The intellectual dishonesty of the Brexit Taliban is now in full view

Former UK foreign secretary Boris Johnson arrives at Downing Street for a cabinet meeting in London on July 3. (Andy Rain/EPA-EFE/Shutterstock)
Former UK foreign secretary Boris Johnson arrives at Downing Street for a cabinet meeting in London on July 3. (Andy Rain/EPA-EFE/Shutterstock)

The United Kingdom is crashing into the fundamental intellectual dishonesty of its brave Brexit campaigners: No one on the pro-Brexit side had the courage or the competence to explain alternatives to membership in the European Union.

Now, after the resignations of lead Brexit Secretary David Davis and Foreign Secretary Boris Johnson, the UK’s political system is degenerating into a furious fistfight between advocates of different bad options. It’s ugly, and it’s likely to get worse.

More than two years have passed since the referendum, but Davis had not spent more than four hours in trying to negotiate with his E.U. counterpart Michel Barnier. And the clock is ticking: The UK is supposed to leave the E.U. by March 2019; there has to be an agreement on the exit terms and the transition period before October.

Brexit negotiations haven’t made any progress because the UK government has spent more time negotiating with itself rather than Brussels, which has simply had to wait for London to sort itself out.

Prime Minister Theresa May was supposed to bridge the divides in her cabinet, get some sort of realistic strategy on paper and get on with the key task of negotiating with Brussels. Initially, it looked as if the prime minister had managed to get everyone aboard for a shotgun agreement on some sort of policy. It didn’t last long. Now everything risks going up in flames.

May has tried to combine the rhetoric of “hard Brexit” with policies of a “soft Brexit,” which would have been difficult even under the best of circumstances. The resigning Brexiteers are not wrong in pointing out some of the flaws in the proposed deal. It tries to square a circle, which historically has always been tricky. Not being in the single market, but seeking to be for the sake of goods, was bound to be a tricky position both in terms of domestic public opinion and in the relationship with the remaining E.U. countries.

Are there options? A Norwegian-style model with a membership of the single market is technically possible, but it does include a painful democratic deficit that would be hard to swallow. Norway is a member of the E.U. single market and accordingly has to abide by all the rules that define this market, ranging from the minutiae to the massively important. But it’s the E.U. member states that decide the rules on the single market that Norway must follow. In fact, May seems to be seeking a semi-Norway solution for UK goods. But the E.U. is likely to want to go full-Norway.

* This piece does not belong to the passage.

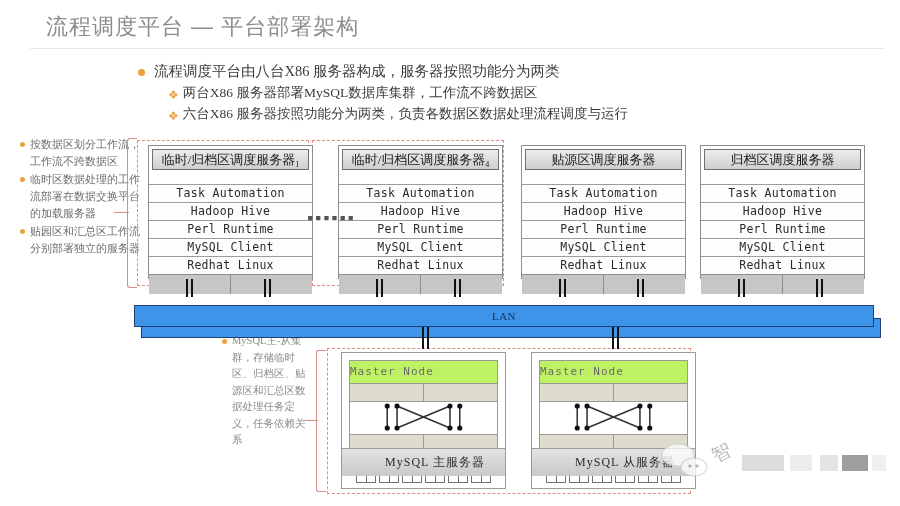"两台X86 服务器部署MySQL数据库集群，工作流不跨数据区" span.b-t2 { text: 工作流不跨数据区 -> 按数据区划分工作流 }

Many industries have made clear that these economic issues are fundamental issues for them — Airbus is only the latest company that has started to speak up. Car companies are in the UK to produce not only for the UK, but also for the entire E.U. market; others are dependent on tightly integrated value chains with thousands of suppliers spread across the E.U. If their integrated market or production bases are suddenly fractured with tariffs, rules-of-origin procedures and unforeseen costs, it simply doesn’t work anymore. The world is a very competitive place, and deteriorating competitiveness due to new barriers and costs has a high price.

This is what has driven May toward her new approach. But not only does it clash with her “red-line” rhetoric, it also has infuriated the Brexit Taliban and is unlikely to fly with the remaining 27 E.U. countries.

So where is all this heading? The London betting firms might be as good — or as bad — in predicting what will happen as the political pundits and observers. It’s a profound mess — but there the agreement ends.

The worst possible outcome would be a UK that simply crashes out of the E.U. without an agreement. I still believe and hope that sanity will prevail and prevent this, but with the current turmoil, nothing can be excluded.

The entire Brexit process has demonstrated how integrated the E.U. economies and societies have become during their decades together and how intrusive in many different areas the divorce process really is — from nuclear safety to the possibility to travel across Europe with your favorite pets. To disentangle — say California or Texas — from the United States might only be marginally more difficult.

The United Kingdom has to choose between different bad options, and that is never a comfortable situation to be in. The UK’s government will be able to chart a course out of it only when it wakes up to the unpleasant realities of its predicament.

But we are not there yet.

Carl Bildt is a former prime minister of Sweden and a contributing columnist for The Post.